═════ EXTRAIT DU DOCUMENT ═════

Mesdames, messieurs les sénateurs, je désire intervenir à ce stade du débat, avant que nous n’examinions plusieurs articles qui traitent du crédit renouvelable et du crédit en général.
Je crois en effet utile de bien expliquer la position du Gouvernement. Des réponses éparses ne permettraient pas de mesurer la cohérence de notre approche de l’encadrement du crédit, après les leçons que nous avons tirées des progrès liés à la loi Lagarde, ni les avancées que nous allons réaliser – je l’espère ! – avec la création du registre national des crédits aux particuliers.
Notre politique du crédit à la consommation traduit non pas simplement une volonté de visser, de verrouiller ce type de crédit, comme j’ai pu l’entendre, mais une logique qui associe lutte contre le surendettement et politique de soutien à l’économie. Je voudrais vous en donner les principaux axes.
Lorsque l’on aborde la question du bon encadrement du crédit renouvelable, il faut, me semble-t-il, prendre en compte les évolutions qui se sont produites depuis quelques années pour bien comprendre la dynamique à l’œuvre. Avec ce projet de loi, l’intention du Gouvernement est de compléter le dispositif existant, de poursuivre le renforcement des contraintes et de combler les vides qui posent encore problème et que la plupart d’entre vous ont identifiés. Cependant, il ne faut pas remettre en cause le produit en lui-même.
Certes, il y a le crédit renouvelable qui endette, mais il y a aussi celui qui offre un instrument utile pour effectuer des petits achats. Ce dernier est largement utilisé tous les jours par des millions de nos concitoyens sans soulever aucune difficulté, sans provoquer les drames humains évoqués. C'est l’utilisation exagérée du crédit renouvelable qui conduit à des situations individuelles dramatiques.
Le crédit renouvelable est une composante importante du crédit à la consommation, qui lui-même est utile aux consommateurs et constitue un appui important à la consommation et à la croissance. Pour nombre de commerçants et d’enseignes, le crédit renouvelable est une composante de leur offre commerciale. Il permet d’offrir des solutions à des clients qui souhaitent acquérir les biens et les services qu’ils commercialisent. Par le couplage de cette offre de crédit avec des programmes de fidélité, il leur permet aussi de conserver un lien avec leurs clients, de les tenir au courant de leurs offres commerciales et, le moment venu, de faciliter leurs démarches d’achat. Cette remarque m’amènera à évoquer la question des cartes « confuses », autrement dit du lien entre cartes de fidélité et cartes de crédit.
Bien utilisé et bien encadré, le crédit renouvelable est donc un outil utile pour les consommateurs et pour les commerçants. Il leur apporte un avantage mutuel, que le Gouvernement ne souhaite pas remettre en cause.

═════

**TRAVAIL DEMANDÉ:**
A. D'après le discours sur le crédit renouvelable, quel registre le Gouvernement compte-t-il créer ?
B. Prolongez le discours sur le crédit renouvelable en reprenant juste après sa dernière phrase.
Ces lignes ne jouent ici aucun rôle.

═════ LIGNES FOURNIES ═════

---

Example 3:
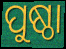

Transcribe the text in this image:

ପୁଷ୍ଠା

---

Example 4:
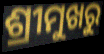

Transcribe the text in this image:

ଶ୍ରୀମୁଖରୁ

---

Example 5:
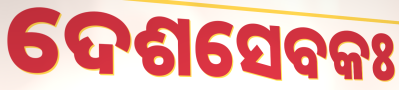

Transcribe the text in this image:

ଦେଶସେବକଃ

═════
═════ LIGNES FOURNIES ═════

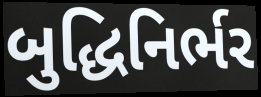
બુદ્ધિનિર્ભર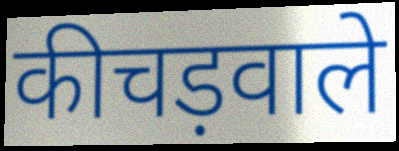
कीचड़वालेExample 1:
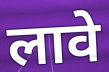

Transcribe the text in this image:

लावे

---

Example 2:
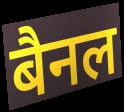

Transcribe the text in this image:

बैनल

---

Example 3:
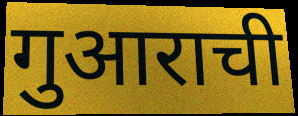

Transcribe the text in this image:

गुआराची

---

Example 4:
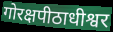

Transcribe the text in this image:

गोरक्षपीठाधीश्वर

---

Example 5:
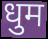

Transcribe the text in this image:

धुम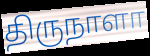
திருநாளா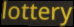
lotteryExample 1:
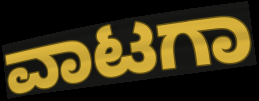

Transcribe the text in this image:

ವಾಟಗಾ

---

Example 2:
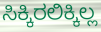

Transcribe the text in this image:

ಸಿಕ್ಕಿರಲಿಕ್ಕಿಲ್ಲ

═════

**RÉPONSES:**
A. Le registre national des crédits aux particuliers.

B.
Néanmoins, l’encadrement de ce produit est pendant trop longtemps resté insuffisant, conduisant à son développement de manière démesurée et déraisonnable. Le crédit renouvelable est ainsi devenu la seule offre de crédit sur le lieu de vente, au détriment des crédits amortissables. Profitant du lien entre crédit et fidélité, certaines enseignes ont eu tendance à pousser à l’endettement, à l’insu du client qui n’avait pas toujours conscience que la carte avec laquelle il payait était une carte de crédit.
Pis encore, le recours au crédit renouvelable s’est aussi développé pour effectuer certains achats alors que dans ces cas de figure, son emploi est totalement contre-indiqué : ainsi, on ne doit pas souscrire un crédit renouvelable pour financer des travaux de rénovation ou pour acheter un véhicule neuf, par exemple.
Ces dérives, qui résultaient d’un cadre législatif et réglementaire clairement insuffisant, appelaient des mesures fortes. Elles ont nourri le mal-endettement et le surendettement de nombreux ménages qui ont été piégés par un crédit renouvelable mal encadré et mal vendu, ou plutôt bien vendu par le commercial, mais de façon injustifiée car il a précipité le souscripteur dans le surendettement.
La loi Lagarde de 2010 a apporté une première série de réponses. Elle a durci le régime du crédit renouvelable et répondu aux principales dérives constatées. Je rappelle certaines de ses mesures, que l’on a tendance à ne pas suffisamment intégrer dans notre raisonnement à cause de l’adoption récente de ce texte et de l’entrée en vigueur effective de ses dispositions encore plus récente. Il faut pourtant bien les avoir en tête quand on aborde ce sujet.
Je rappellerai ainsi que lorsqu’un client demande la carte de fidélité d’un magasin, il est pleinement et sans ambigüité informé du fait que cette carte est accompagnée d’un crédit. Il doit faire l’objet d’une vérification de sa solvabilité. Celle-ci se déroule lors d’un entretien d’au moins une vingtaine de minutes avec un vendeur qui doit avoir reçu une formation précise dont le contenu est encadré par des exigences réglementaires.
Lors de ce débat, nous relèverons sûrement le fait que les déclarations sont établies sur la bonne foi de celui qui demande le crédit. Or il arrive souvent que, confronté à un faible revenu ou une situation sociale difficile, le client mente à celui qui lui vend un crédit. C'est alors qu’il peut être précipité vers le surendettement.
Une logique consiste à montrer du doigt celui qui ment, parce qu’il serait responsable d’une faute morale, mais, nous le savons, celle-ci est commise sous la pression, en raison d’une situation sociale difficile. En réalité, il s’agit non pas d’une faute morale, mais d’une faute résultant de difficultés budgétaires de la famille, de la situation des enfants. Ce sont souvent des familles monoparentales – dirigées, dans la plupart des cas, par des femmes –, qui sont poussées à acheter du crédit à la consommation.
Mais le crédit à la consommation n’a pas vocation à être utilisé pour payer le loyer, les dépenses courantes ou les factures, et nous devons lutter contre cette tendance. Certes, des progrès ont été réalisés, mais ils sont encore insuffisants.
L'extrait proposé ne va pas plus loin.